## Texte fourni
..............................

Pour la rentrée scolaire 2030, le nombre des étudiants admis à entreprendre des études en vue de la délivrance du certificat de compétences en orthophonie est fixé à 1 463, selon la programmation prévue par le tableau ci‑dessous :
2025 |
1 073 |
2026 |
1 122 |
2027 |
1 170 |
2028 |
1 268 |
2029 |
1 366 |
2030 |
1 463 |
Article 2
Le chapitre Ier du titre IV du livre III de la quatrième partie du code de la santé publique est complété par un article L. 4341‑10 ainsi rédigé :
« Art. L. 4341‑10. — Les étudiants en orthophonie peuvent être autorisés à effectuer une partie de leurs stages pratiques auprès d’orthophonistes agréés maîtres de stage des universités, dans des conditions fixées par décret.
« Les conditions de l’agrément des orthophonistes agréées‑maîtres de stage des universités, qui comprennent une formation obligatoire auprès de l’université de leur choix ou de tout autre organisme habilité, sont fixées par décret en Conseil d’État. »
Article 3
L’article L. 636‑1 du code de l’éducation est complété par quatre alinéas ainsi rédigés :
« Chaque année, un arrêté des ministres chargés de la santé et de la sécurité sociale détermine le nombre d’étudiants du premier cycle des études d’orthophonie, qui peuvent signer un contrat d’engagement de service public avec une autorité administrative désignée par arrêté des ministres chargés de la santé et de l’enseignement supérieur.

..............................

## Entrées fournies
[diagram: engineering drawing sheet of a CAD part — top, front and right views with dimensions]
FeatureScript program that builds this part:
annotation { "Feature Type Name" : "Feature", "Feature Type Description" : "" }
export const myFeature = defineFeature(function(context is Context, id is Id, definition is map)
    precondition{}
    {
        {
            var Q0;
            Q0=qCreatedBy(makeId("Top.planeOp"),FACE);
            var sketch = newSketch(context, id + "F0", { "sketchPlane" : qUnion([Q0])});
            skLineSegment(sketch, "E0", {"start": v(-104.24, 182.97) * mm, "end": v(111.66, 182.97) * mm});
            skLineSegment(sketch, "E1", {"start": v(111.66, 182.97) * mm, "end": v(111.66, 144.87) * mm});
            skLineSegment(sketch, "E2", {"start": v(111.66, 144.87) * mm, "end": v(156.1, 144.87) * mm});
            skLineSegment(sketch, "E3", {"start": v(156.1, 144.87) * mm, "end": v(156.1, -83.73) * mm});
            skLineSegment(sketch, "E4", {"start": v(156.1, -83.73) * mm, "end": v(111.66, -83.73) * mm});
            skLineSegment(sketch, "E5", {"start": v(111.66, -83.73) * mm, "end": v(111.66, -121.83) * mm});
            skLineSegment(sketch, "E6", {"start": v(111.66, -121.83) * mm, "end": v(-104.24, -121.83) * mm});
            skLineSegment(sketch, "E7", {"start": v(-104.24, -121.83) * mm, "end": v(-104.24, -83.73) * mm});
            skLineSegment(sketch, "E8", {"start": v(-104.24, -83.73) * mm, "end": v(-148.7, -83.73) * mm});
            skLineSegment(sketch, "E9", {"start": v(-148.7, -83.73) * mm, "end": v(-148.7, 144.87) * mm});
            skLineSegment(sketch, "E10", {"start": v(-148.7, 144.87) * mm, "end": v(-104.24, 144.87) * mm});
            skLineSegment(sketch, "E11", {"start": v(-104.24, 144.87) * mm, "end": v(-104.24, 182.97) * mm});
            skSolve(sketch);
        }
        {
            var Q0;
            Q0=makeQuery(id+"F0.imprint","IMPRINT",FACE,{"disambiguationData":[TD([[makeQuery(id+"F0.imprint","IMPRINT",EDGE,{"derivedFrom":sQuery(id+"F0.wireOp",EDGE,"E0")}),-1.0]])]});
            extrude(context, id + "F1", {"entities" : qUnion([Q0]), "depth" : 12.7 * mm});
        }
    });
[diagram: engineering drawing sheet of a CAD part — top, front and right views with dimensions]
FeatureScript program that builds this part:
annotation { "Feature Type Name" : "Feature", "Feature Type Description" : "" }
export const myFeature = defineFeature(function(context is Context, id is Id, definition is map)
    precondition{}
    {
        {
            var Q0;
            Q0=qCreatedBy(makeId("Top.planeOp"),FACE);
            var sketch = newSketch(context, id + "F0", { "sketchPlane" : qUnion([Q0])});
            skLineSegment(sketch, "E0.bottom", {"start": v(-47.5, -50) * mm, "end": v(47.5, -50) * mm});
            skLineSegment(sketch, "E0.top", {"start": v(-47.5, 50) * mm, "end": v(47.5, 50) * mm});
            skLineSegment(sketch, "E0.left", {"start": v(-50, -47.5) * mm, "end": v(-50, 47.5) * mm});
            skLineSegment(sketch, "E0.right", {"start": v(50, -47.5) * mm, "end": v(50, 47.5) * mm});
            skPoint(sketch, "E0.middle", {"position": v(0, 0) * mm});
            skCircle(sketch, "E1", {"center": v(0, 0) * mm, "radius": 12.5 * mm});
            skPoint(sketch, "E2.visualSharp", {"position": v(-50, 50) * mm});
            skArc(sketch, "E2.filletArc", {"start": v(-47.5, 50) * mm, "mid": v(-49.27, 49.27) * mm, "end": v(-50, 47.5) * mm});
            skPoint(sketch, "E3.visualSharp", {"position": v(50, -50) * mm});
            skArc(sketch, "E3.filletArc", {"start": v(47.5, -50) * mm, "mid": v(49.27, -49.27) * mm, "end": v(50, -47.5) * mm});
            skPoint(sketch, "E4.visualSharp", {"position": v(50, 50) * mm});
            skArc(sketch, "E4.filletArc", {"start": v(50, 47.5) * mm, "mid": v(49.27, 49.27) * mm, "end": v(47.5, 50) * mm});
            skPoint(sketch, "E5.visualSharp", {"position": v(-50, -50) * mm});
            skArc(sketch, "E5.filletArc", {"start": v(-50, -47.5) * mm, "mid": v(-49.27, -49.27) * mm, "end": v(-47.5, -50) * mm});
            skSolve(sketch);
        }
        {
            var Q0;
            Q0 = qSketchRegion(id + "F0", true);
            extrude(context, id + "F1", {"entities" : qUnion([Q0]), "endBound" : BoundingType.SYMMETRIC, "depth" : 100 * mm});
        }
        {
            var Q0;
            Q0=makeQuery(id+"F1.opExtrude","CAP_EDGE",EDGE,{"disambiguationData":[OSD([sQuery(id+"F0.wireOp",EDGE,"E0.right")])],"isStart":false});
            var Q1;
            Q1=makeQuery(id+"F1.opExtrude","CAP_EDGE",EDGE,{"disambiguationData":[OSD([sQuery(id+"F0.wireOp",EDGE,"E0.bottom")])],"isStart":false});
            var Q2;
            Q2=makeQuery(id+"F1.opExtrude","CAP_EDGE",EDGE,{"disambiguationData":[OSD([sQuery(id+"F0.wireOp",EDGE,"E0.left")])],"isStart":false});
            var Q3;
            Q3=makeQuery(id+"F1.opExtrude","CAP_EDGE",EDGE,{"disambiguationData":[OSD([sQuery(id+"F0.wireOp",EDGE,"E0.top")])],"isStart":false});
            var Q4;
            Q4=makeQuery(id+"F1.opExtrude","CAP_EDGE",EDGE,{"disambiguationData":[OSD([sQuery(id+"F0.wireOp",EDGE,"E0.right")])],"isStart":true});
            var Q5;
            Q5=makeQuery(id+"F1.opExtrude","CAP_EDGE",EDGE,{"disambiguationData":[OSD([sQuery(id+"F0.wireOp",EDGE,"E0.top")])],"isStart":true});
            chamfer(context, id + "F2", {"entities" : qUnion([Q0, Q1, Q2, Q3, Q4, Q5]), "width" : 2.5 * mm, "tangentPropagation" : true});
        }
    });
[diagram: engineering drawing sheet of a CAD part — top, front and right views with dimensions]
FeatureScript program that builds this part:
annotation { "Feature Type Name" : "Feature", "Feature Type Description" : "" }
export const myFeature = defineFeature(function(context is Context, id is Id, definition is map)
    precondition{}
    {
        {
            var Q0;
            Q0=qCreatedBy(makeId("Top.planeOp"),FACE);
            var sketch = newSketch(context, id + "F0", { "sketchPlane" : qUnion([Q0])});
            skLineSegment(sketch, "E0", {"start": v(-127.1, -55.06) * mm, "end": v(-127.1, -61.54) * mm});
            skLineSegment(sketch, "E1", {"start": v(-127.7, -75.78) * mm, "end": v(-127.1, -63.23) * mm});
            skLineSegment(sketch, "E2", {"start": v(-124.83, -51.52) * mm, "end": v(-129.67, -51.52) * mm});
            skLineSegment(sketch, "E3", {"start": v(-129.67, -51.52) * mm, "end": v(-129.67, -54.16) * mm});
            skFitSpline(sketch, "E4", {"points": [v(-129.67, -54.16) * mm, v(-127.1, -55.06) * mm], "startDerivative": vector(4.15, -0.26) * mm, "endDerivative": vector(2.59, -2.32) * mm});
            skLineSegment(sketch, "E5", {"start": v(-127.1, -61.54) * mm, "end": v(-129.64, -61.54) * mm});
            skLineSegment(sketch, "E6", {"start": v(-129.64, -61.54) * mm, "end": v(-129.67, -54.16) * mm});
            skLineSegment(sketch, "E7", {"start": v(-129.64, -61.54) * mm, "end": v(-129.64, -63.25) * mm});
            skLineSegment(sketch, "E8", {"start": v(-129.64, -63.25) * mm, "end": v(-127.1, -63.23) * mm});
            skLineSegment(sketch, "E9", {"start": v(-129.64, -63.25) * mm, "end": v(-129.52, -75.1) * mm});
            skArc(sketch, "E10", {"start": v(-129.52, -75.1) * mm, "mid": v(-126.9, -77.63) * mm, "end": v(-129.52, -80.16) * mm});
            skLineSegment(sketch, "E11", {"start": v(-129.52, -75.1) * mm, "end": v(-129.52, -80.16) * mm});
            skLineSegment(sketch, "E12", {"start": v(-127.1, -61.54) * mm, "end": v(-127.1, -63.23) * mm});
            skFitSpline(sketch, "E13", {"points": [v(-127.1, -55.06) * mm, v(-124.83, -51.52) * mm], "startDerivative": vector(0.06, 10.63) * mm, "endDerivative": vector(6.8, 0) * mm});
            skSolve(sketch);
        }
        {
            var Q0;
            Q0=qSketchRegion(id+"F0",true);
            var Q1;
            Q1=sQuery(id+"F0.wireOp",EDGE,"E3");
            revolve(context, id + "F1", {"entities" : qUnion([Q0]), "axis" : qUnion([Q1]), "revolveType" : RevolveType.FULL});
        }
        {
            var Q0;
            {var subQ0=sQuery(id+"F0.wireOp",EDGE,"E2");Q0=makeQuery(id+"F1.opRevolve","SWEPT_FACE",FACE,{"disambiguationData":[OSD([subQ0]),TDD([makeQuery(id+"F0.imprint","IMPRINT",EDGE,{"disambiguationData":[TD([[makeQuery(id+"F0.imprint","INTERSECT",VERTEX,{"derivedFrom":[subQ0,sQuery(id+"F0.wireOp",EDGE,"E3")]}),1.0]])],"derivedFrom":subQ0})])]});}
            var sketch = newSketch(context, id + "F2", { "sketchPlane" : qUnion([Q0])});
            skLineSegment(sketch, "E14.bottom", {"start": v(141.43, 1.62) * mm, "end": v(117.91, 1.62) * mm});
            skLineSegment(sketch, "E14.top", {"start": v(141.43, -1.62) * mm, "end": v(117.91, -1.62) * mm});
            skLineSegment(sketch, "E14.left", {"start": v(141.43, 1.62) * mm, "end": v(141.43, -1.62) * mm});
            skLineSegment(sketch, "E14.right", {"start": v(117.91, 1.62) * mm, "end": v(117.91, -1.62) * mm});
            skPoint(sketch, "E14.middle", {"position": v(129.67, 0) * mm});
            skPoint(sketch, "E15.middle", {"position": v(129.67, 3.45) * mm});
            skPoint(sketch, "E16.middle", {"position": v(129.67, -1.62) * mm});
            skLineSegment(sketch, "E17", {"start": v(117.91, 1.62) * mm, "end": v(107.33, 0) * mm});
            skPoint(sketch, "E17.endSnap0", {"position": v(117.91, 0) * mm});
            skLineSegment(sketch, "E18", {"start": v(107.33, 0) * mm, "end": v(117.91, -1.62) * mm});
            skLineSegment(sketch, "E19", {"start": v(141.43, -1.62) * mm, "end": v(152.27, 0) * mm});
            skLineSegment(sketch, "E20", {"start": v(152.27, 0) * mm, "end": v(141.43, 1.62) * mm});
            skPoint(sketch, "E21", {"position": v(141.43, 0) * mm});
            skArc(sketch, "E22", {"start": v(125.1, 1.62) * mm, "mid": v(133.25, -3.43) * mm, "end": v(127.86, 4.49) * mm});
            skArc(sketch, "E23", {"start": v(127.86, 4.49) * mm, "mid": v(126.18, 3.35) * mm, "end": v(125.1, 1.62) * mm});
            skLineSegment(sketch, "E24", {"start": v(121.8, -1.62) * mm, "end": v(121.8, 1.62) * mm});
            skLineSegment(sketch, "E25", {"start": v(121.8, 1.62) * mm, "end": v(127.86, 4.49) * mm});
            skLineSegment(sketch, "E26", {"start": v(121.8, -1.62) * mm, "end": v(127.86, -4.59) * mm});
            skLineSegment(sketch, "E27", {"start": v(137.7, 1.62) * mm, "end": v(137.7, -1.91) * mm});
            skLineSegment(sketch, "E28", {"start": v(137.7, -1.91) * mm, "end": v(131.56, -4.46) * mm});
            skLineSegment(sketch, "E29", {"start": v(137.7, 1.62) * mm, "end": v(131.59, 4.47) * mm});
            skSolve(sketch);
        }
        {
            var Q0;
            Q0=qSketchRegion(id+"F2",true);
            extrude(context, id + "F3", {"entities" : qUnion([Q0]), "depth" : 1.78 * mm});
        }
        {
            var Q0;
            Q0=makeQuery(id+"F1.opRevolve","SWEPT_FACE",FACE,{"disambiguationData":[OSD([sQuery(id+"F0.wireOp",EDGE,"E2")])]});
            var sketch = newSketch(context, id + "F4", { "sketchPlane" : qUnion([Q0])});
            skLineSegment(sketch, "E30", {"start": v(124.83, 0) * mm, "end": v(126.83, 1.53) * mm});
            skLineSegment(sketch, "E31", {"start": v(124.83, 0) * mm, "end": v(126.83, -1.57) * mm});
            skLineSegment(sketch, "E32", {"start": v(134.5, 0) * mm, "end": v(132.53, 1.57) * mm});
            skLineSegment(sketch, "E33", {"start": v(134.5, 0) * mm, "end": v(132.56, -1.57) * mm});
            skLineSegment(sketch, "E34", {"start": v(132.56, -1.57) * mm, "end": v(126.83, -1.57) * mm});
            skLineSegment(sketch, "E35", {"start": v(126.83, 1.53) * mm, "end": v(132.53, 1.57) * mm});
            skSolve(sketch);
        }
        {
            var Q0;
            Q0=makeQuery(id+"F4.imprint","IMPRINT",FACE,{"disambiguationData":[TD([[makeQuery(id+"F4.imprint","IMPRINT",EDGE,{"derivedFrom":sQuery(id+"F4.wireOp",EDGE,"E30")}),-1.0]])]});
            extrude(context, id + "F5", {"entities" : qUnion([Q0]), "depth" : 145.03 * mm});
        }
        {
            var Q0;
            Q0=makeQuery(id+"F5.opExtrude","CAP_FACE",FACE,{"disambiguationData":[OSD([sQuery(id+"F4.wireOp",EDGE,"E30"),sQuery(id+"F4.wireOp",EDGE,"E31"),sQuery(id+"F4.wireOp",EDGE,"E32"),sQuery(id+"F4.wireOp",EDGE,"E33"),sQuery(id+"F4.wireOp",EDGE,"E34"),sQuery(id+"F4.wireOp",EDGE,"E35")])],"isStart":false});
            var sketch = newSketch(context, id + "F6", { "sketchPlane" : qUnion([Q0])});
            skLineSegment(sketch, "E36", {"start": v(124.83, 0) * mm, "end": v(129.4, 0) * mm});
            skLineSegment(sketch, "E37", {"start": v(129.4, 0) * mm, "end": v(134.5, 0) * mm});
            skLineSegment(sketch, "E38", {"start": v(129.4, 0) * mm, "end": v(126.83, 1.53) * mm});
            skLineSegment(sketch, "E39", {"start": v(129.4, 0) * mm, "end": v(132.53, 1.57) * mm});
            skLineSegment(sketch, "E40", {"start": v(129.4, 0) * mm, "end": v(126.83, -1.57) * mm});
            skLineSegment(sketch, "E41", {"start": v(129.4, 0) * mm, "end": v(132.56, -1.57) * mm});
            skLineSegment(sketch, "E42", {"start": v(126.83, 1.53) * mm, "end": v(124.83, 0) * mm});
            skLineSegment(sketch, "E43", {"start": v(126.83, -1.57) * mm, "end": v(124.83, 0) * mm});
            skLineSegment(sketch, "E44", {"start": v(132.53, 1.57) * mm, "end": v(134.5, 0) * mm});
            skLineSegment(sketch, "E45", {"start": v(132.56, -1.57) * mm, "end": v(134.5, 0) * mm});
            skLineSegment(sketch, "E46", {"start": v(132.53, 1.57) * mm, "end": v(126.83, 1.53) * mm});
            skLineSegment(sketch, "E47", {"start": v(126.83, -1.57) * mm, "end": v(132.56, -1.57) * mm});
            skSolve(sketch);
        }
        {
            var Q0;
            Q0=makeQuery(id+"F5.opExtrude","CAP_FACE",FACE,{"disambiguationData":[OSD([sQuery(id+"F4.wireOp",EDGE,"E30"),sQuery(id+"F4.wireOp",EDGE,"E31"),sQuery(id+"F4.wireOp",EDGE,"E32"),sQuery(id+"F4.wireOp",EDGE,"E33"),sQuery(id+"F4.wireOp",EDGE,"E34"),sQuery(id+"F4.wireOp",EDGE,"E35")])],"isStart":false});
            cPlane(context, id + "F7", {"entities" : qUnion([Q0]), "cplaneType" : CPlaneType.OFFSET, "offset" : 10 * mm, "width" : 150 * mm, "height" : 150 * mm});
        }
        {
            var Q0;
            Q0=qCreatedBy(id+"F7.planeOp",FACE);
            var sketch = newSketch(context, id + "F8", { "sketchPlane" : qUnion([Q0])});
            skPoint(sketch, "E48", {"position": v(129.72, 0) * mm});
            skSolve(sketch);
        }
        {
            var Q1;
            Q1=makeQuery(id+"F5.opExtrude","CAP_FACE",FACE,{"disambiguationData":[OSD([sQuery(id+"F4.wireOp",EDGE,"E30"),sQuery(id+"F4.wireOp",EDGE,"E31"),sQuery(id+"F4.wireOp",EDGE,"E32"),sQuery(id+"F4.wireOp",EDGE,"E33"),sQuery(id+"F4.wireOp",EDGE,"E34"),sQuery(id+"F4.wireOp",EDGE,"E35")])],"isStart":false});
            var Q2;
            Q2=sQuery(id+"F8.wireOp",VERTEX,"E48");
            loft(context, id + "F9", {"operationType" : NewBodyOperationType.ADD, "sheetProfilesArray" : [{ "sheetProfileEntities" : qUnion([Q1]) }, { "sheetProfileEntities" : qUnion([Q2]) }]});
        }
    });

..............................

## Actions demandées
(a) Relevez chaque année du tableau de programmation du texte sur les études d'orthophonie, avec le nombre d'étudiants qui lui est associé.
(b) Poursuivez le texte sur les études d'orthophonie à partir de sa dernière phrase, dans le même style.

## Réponses par tâche
(a)
2025 : 1 073
2026 : 1 122
2027 : 1 170
2028 : 1 268
2029 : 1 366
2030 : 1 463

(b)
« Les candidatures à la signature d’un contrat d’engagement de service public sont classées dans la limite du nombre fixé en application du deuxième alinéa du présent article, selon des modalités fixées par voie réglementaire.
« Ce contrat ouvre droit, en sus des rémunérations auxquelles les signataires peuvent prétendre du fait de leur formation, à une allocation mensuelle versée par l’autorité administrative désignée en application du deuxième alinéa du présent article jusqu’à la fin de leurs études. En contrepartie de cette allocation, les signataires s’engagent à exercer leurs fonctions à titre libéral ou salarié, à compter de la fin de leur formation, dans les lieux d’exercice mentionnés au cinquième alinéa et dans des conditions définies par voie réglementaire. La durée de leur engagement est égale à celle pendant laquelle l’allocation leur a été versée et ne peut être inférieure à deux ans.
« Un décret en Conseil d’État détermine les conditions d’application du présent article. »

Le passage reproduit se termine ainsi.